Jakarta, Kompas -
”Jika ada satu juta orang yang mampu memilih berobat ke luar negeri, dan kalau satu orang menghabiskan dana Rp 20 juta, hal itu berarti Rp 20 triliun dibelanjakan di luar negeri. Akan lebih baik jika dana itu dipakai untuk memperbaiki sistem layanan kesehatan kita,” kata Ketua Umum Pengurus Besar Ikatan Dokter Indonesia (IDI)
Jumlah warga Indonesia yang berobat ke luar negeri setiap tahun meningkat. Keadaan ini akan berakibat buruk bagi bangsa pada masa mendatang: devisa mengalir ke luar negeri dan tingkat kepercayaan masyarakat terhadap pelayanan kesehatan nasional kurang.
”Untuk itu, muncul ide memberikan penghargaan untuk tokoh publik nasional yang kami anggap tepat karena akan mendorong masyarakat untuk lebih memercayai pengobatan di dalam negeri,” kata Fachmi Idris.

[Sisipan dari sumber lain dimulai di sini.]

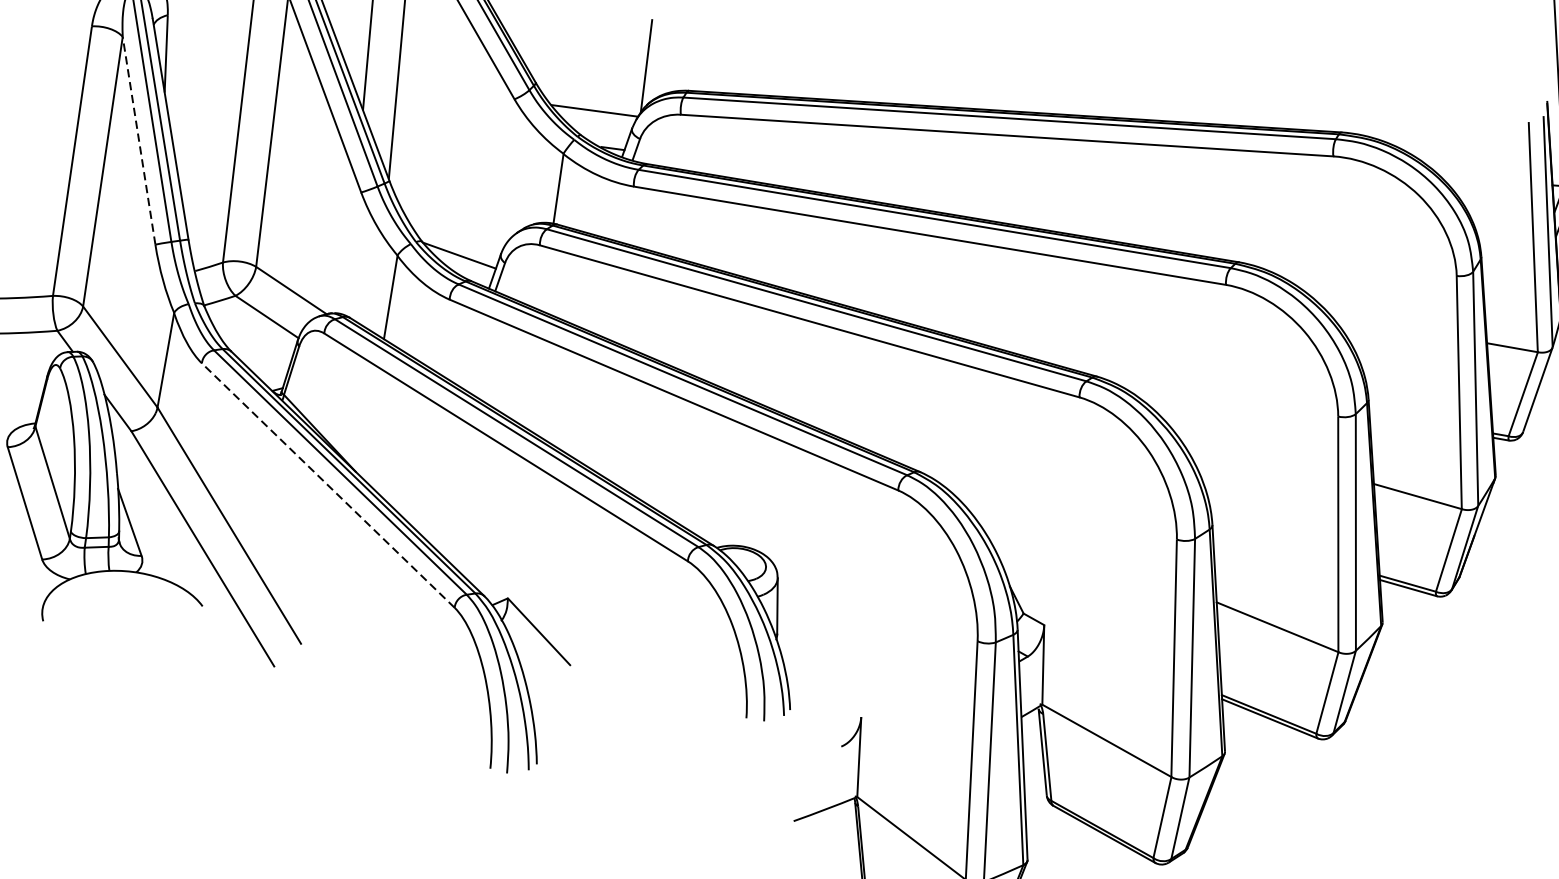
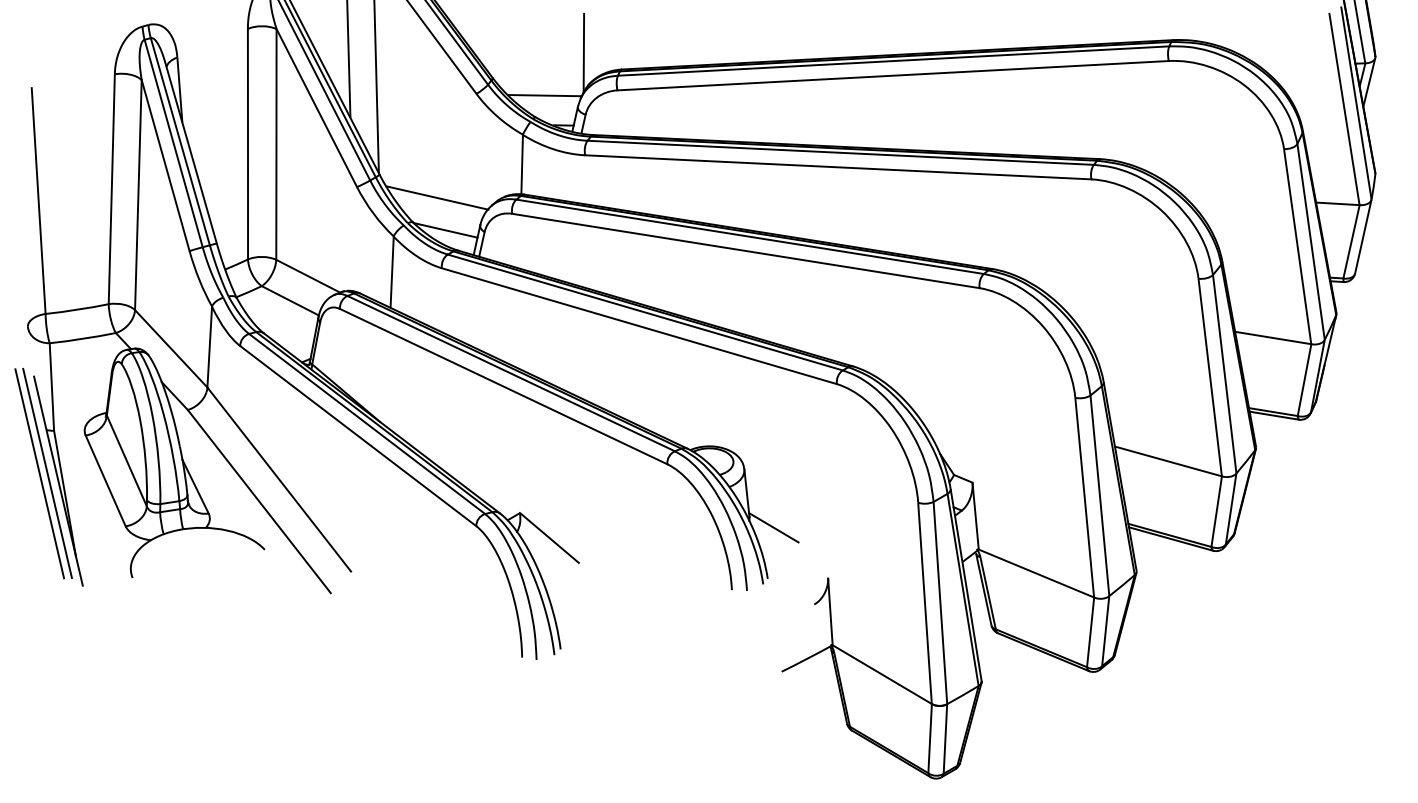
line: (138, 140) -> (165, 165), dashed -> solid
line: (454, 215) -> (437, 197), added
line: (327, 484) -> (357, 435), dashed -> solid
line: (803, 650) -> (773, 527), added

Tim Juri IDI Award 2009 adalah Dr Broto Wasisto (Dewan Penasihat IDI), Prof Dr Samsuridjal Djauzi SPPD (Dokter Terpuji 2008), Dr Moh Adib Yahya (Ketua Persatuan Rumah Sakit Indonesia), Irwan Hidayat (Direktur Utama PT Sido Muncul), dan tokoh pers.
Menurut Irwan, kategori penerima IDI Award 2009 ini adalah pejabat negara tingkat pusat, politikus, dan pengusaha nasional.
”Secara ekonomi, mereka mampu berobat ke luar negeri, tetapi kami akan memilih tokoh yang lebih senang berobat di dalam negeri,” kata Irwan.
Mengenai maraknya promosi rumah sakit dan klinik luar negeri di media massa Indonesia, Fachmi Idris mengatakan, situasi ini dilematis terutama karena gencarnya rumah sakit dan klinik di Singapura atau negara lain melakukan promosi di media massa Indonesia.
”Di Singapura, untuk promosi rumah sakit ada aturan yang ketat, untuk itu diatur oleh regulasi mereka. Ironisnya, justru di negara kita mereka bisa beriklan semaunya. IDI sudah berkirim surat ke otoritas terkait untuk mengatur soal beriklan lembaga kesehatan dari luar negeri,” kata Fachmi Idris.